> EXERCISE AIM:
Write out again, word for word, the stretch of items from the very beginning through the line containing "Recorded: 112 mmHg", that line included. Leave the pictures out.

> PROVIDED RECORDS:
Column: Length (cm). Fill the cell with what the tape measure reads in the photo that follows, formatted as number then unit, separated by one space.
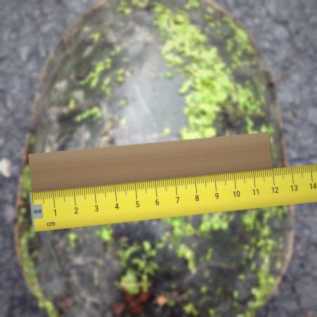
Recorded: 12 cm
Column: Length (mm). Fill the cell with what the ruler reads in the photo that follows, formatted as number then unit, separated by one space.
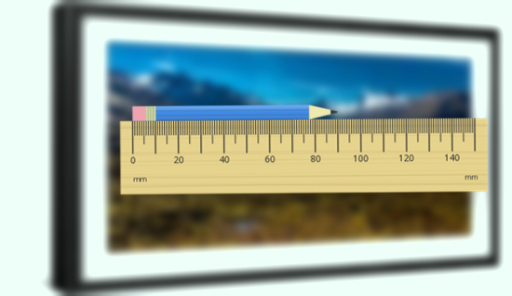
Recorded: 90 mm
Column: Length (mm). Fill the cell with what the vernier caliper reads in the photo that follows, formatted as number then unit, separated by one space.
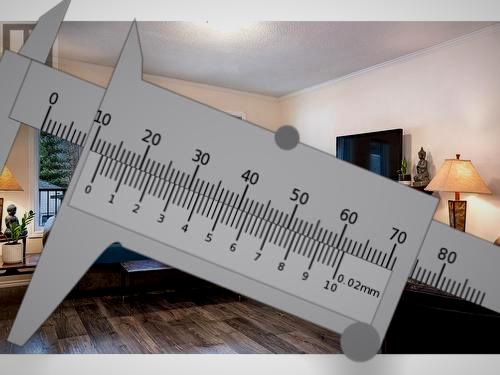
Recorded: 12.5 mm
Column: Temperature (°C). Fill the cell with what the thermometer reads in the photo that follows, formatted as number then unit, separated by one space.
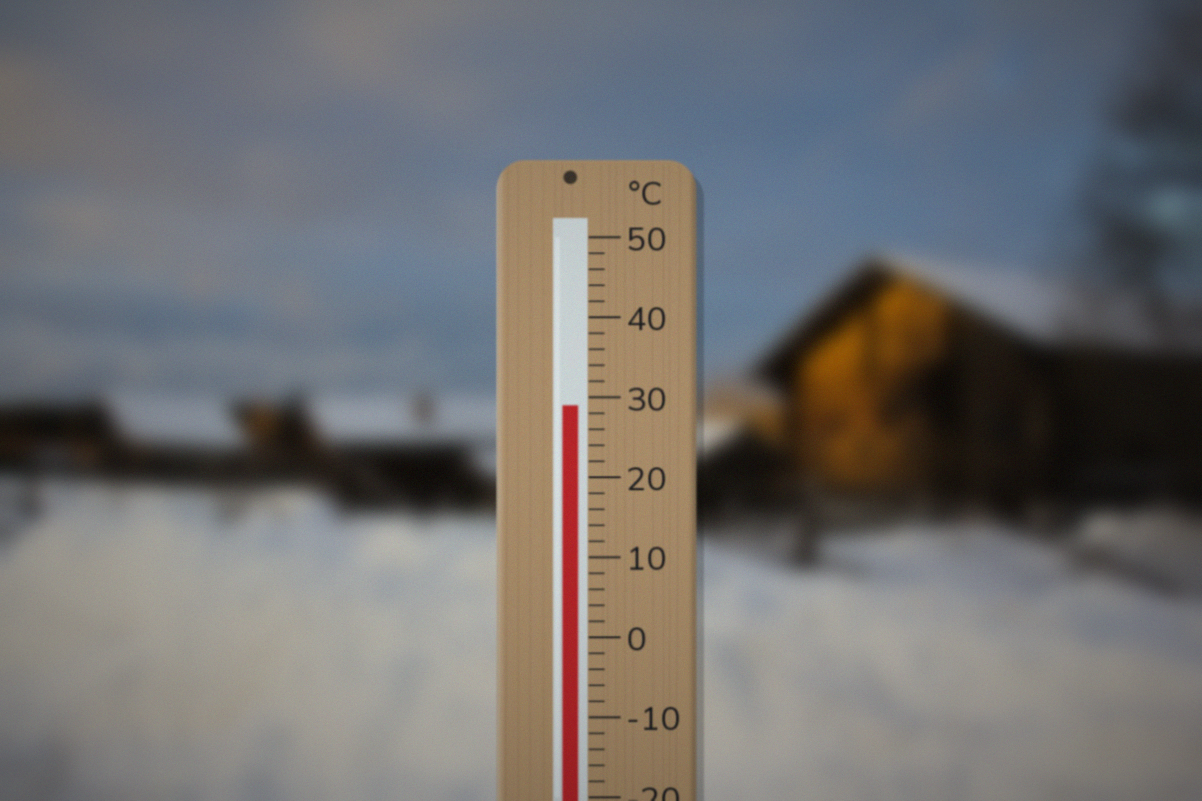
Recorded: 29 °C
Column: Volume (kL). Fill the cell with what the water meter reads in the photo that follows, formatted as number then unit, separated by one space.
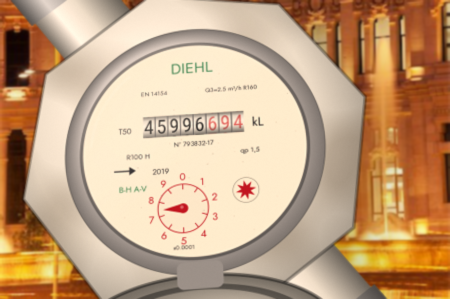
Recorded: 45996.6947 kL
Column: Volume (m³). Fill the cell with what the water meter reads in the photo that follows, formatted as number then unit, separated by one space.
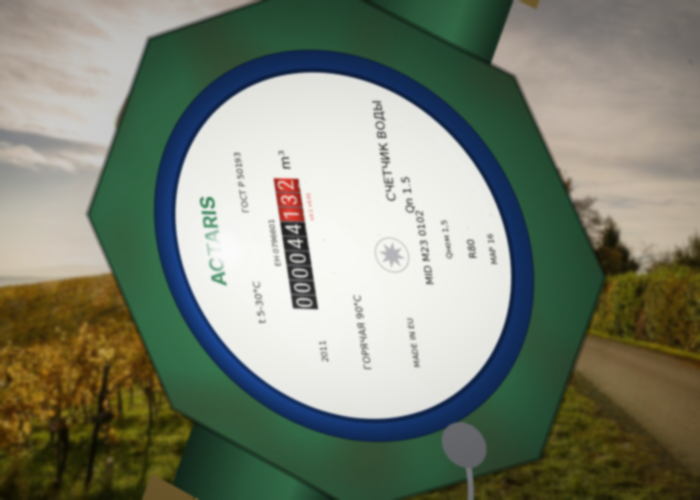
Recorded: 44.132 m³
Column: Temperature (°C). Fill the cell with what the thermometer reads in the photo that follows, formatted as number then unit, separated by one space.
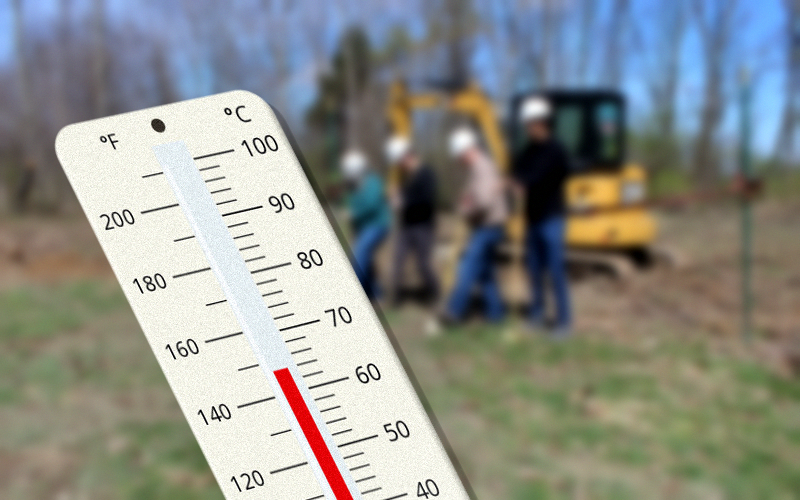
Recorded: 64 °C
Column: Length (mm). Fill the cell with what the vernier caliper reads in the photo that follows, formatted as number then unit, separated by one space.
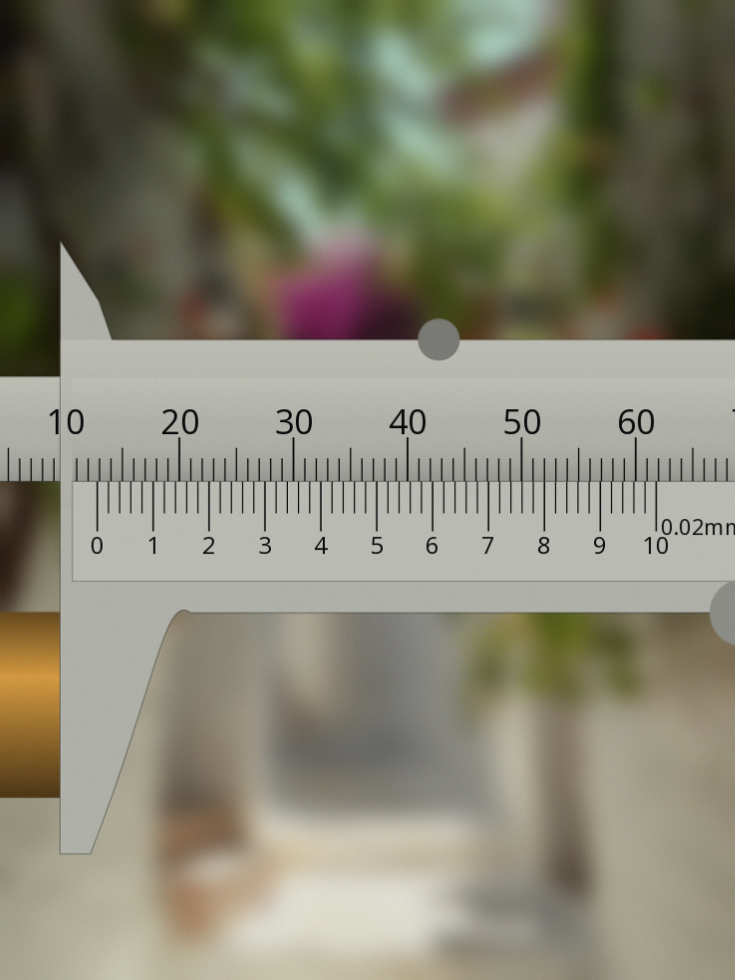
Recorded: 12.8 mm
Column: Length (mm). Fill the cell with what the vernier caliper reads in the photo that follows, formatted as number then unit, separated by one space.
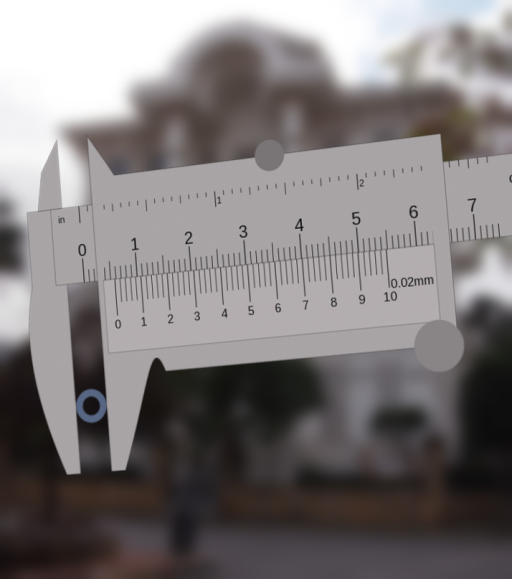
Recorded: 5.8 mm
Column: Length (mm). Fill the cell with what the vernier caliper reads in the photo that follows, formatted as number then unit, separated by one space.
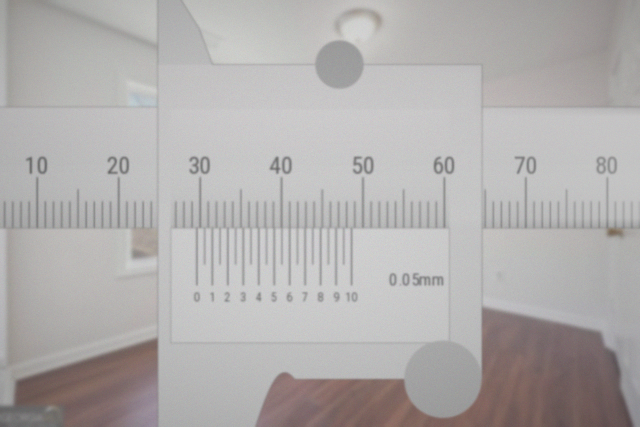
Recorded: 29.6 mm
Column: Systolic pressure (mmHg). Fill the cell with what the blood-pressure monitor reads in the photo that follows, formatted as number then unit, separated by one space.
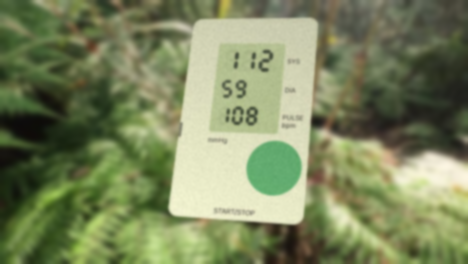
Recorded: 112 mmHg
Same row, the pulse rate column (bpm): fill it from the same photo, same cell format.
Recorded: 108 bpm
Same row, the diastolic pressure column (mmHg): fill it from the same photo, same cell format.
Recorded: 59 mmHg
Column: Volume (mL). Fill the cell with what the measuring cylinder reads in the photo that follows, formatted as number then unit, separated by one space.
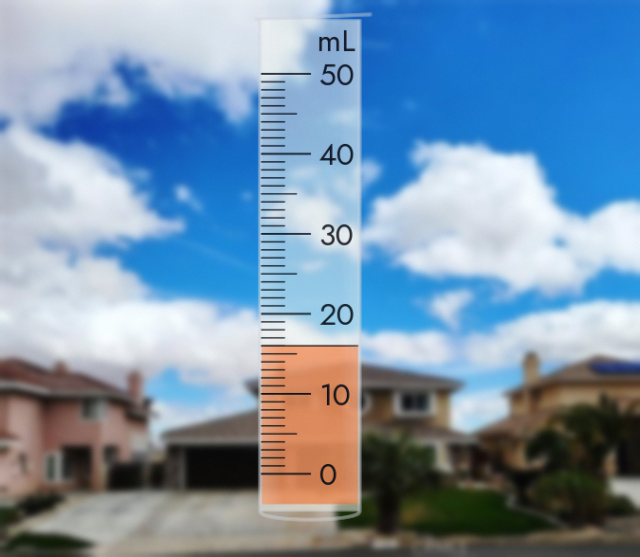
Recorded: 16 mL
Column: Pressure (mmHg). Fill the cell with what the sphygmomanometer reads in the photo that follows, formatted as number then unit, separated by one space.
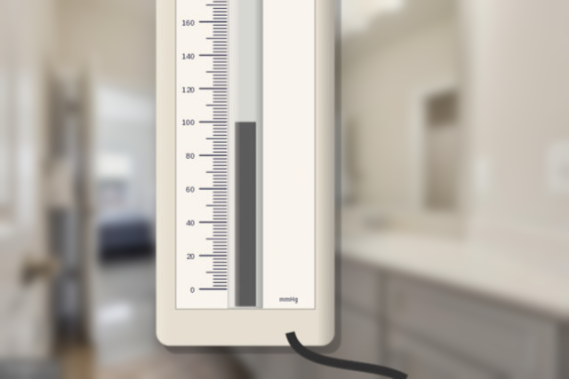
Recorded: 100 mmHg
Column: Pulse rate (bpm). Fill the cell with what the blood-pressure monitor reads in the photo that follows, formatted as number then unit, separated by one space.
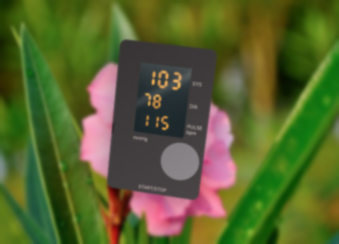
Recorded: 115 bpm
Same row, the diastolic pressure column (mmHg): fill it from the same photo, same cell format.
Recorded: 78 mmHg
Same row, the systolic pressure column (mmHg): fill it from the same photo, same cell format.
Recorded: 103 mmHg
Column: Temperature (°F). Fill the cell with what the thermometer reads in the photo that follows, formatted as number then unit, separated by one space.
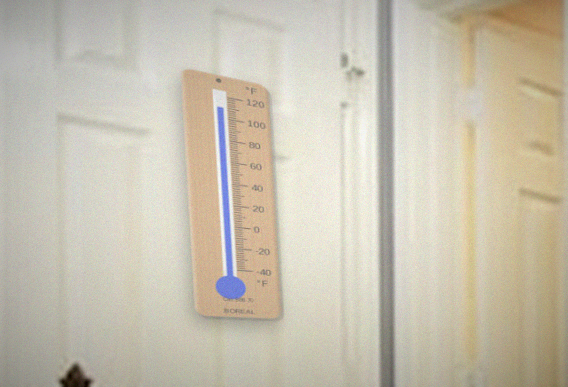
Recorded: 110 °F
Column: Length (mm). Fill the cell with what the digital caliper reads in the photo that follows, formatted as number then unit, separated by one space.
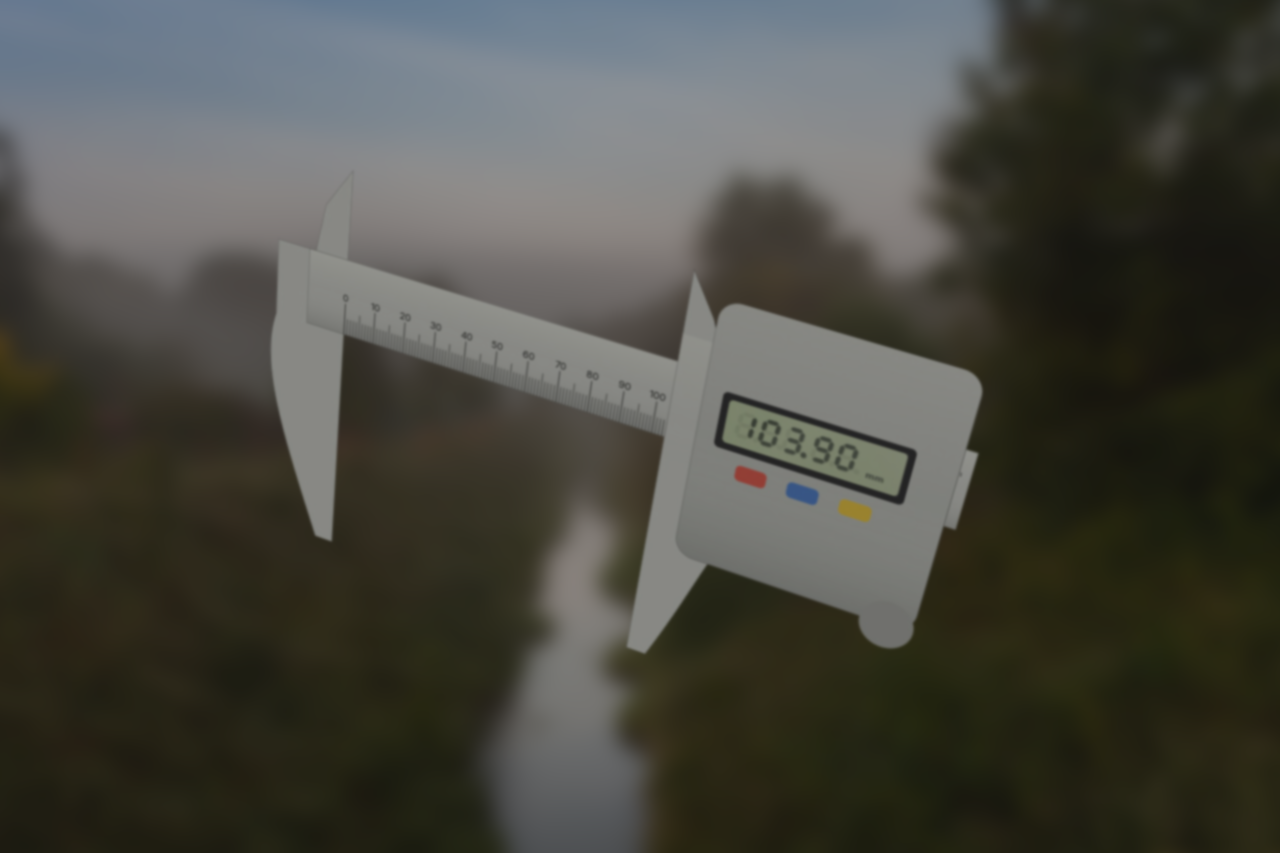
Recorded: 103.90 mm
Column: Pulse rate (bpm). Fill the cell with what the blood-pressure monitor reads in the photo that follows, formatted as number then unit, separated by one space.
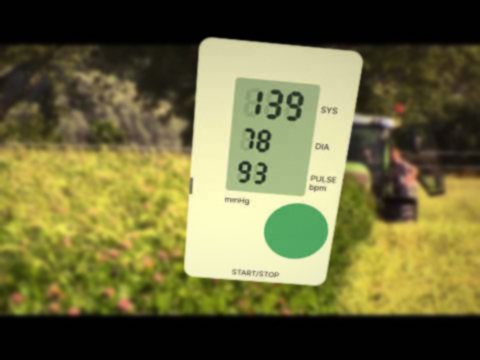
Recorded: 93 bpm
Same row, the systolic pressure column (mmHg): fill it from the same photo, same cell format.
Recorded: 139 mmHg
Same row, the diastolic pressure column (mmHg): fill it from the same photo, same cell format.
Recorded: 78 mmHg
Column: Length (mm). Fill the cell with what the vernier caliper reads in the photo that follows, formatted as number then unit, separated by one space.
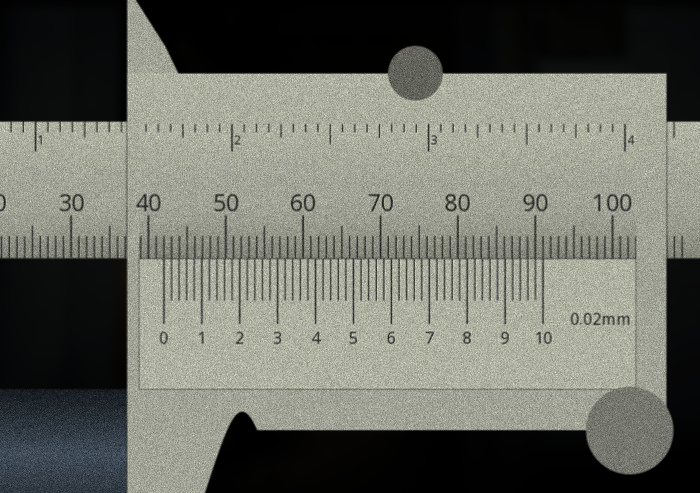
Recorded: 42.0 mm
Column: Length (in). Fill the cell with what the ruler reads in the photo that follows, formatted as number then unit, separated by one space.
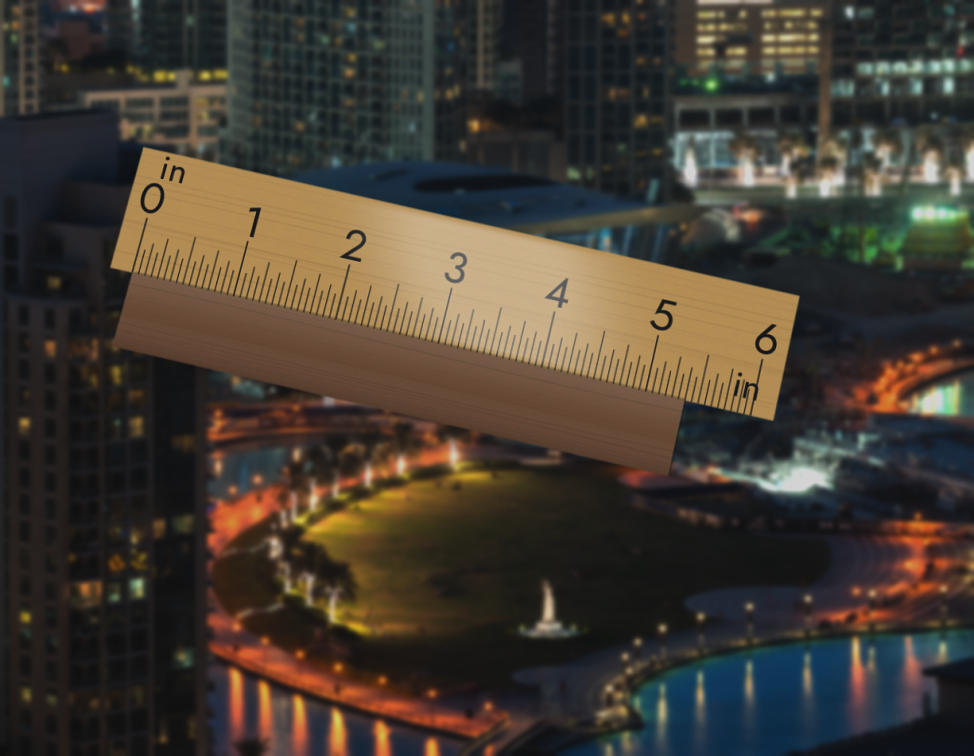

> WRITTEN RESPONSE:
Column: Length (cm). Fill the cell with what the tape measure reads in the photo that follows, formatted as number then unit, separated by one space.
Recorded: 12 cm
Column: Length (mm). Fill the cell with what the ruler reads in the photo that follows, formatted as number then unit, separated by one space.
Recorded: 90 mm
Column: Length (mm). Fill the cell with what the vernier caliper reads in the photo that follows, formatted as number then unit, separated by one space.
Recorded: 12.5 mm
Column: Temperature (°C). Fill the cell with what the thermometer reads in the photo that follows, formatted as number then unit, separated by one space.
Recorded: 29 °C
Column: Volume (kL). Fill the cell with what the water meter reads in the photo that follows, formatted as number then unit, separated by one space.
Recorded: 45996.6947 kL
Column: Volume (m³). Fill the cell with what the water meter reads in the photo that follows, formatted as number then unit, separated by one space.
Recorded: 44.132 m³
Column: Temperature (°C). Fill the cell with what the thermometer reads in the photo that follows, formatted as number then unit, separated by one space.
Recorded: 64 °C
Column: Length (mm). Fill the cell with what the vernier caliper reads in the photo that follows, formatted as number then unit, separated by one space.
Recorded: 12.8 mm
Column: Length (mm). Fill the cell with what the vernier caliper reads in the photo that follows, formatted as number then unit, separated by one space.
Recorded: 5.8 mm
Column: Length (mm). Fill the cell with what the vernier caliper reads in the photo that follows, formatted as number then unit, separated by one space.
Recorded: 29.6 mm
Column: Systolic pressure (mmHg). Fill the cell with what the blood-pressure monitor reads in the photo that follows, formatted as number then unit, separated by one space.
Recorded: 112 mmHg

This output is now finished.